**Brief**
Nothing but the lines from the line with "ExVITA, presentan sus" through the end of the data is to be copied, and each is to be copied exactly.

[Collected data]
--- --- ---
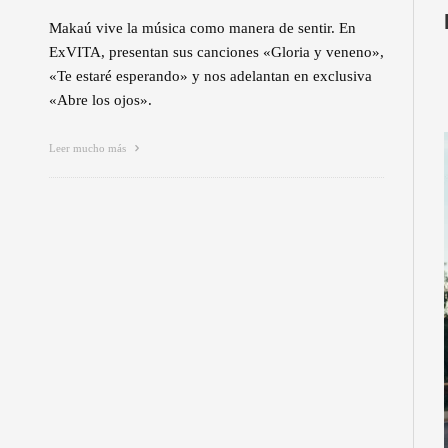
Makaú vive la música como manera de sentir. En
ExVITA, presentan sus canciones «Gloria y veneno»,
«Te estaré esperando» y nos adelantan en exclusiva
«Abre los ojos».
Leer mucho más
--- --- ---
**Result for this exercise**
ExVITA, presentan sus canciones «Gloria y veneno»,
«Te estaré esperando» y nos adelantan en exclusiva
«Abre los ojos».
Leer mucho más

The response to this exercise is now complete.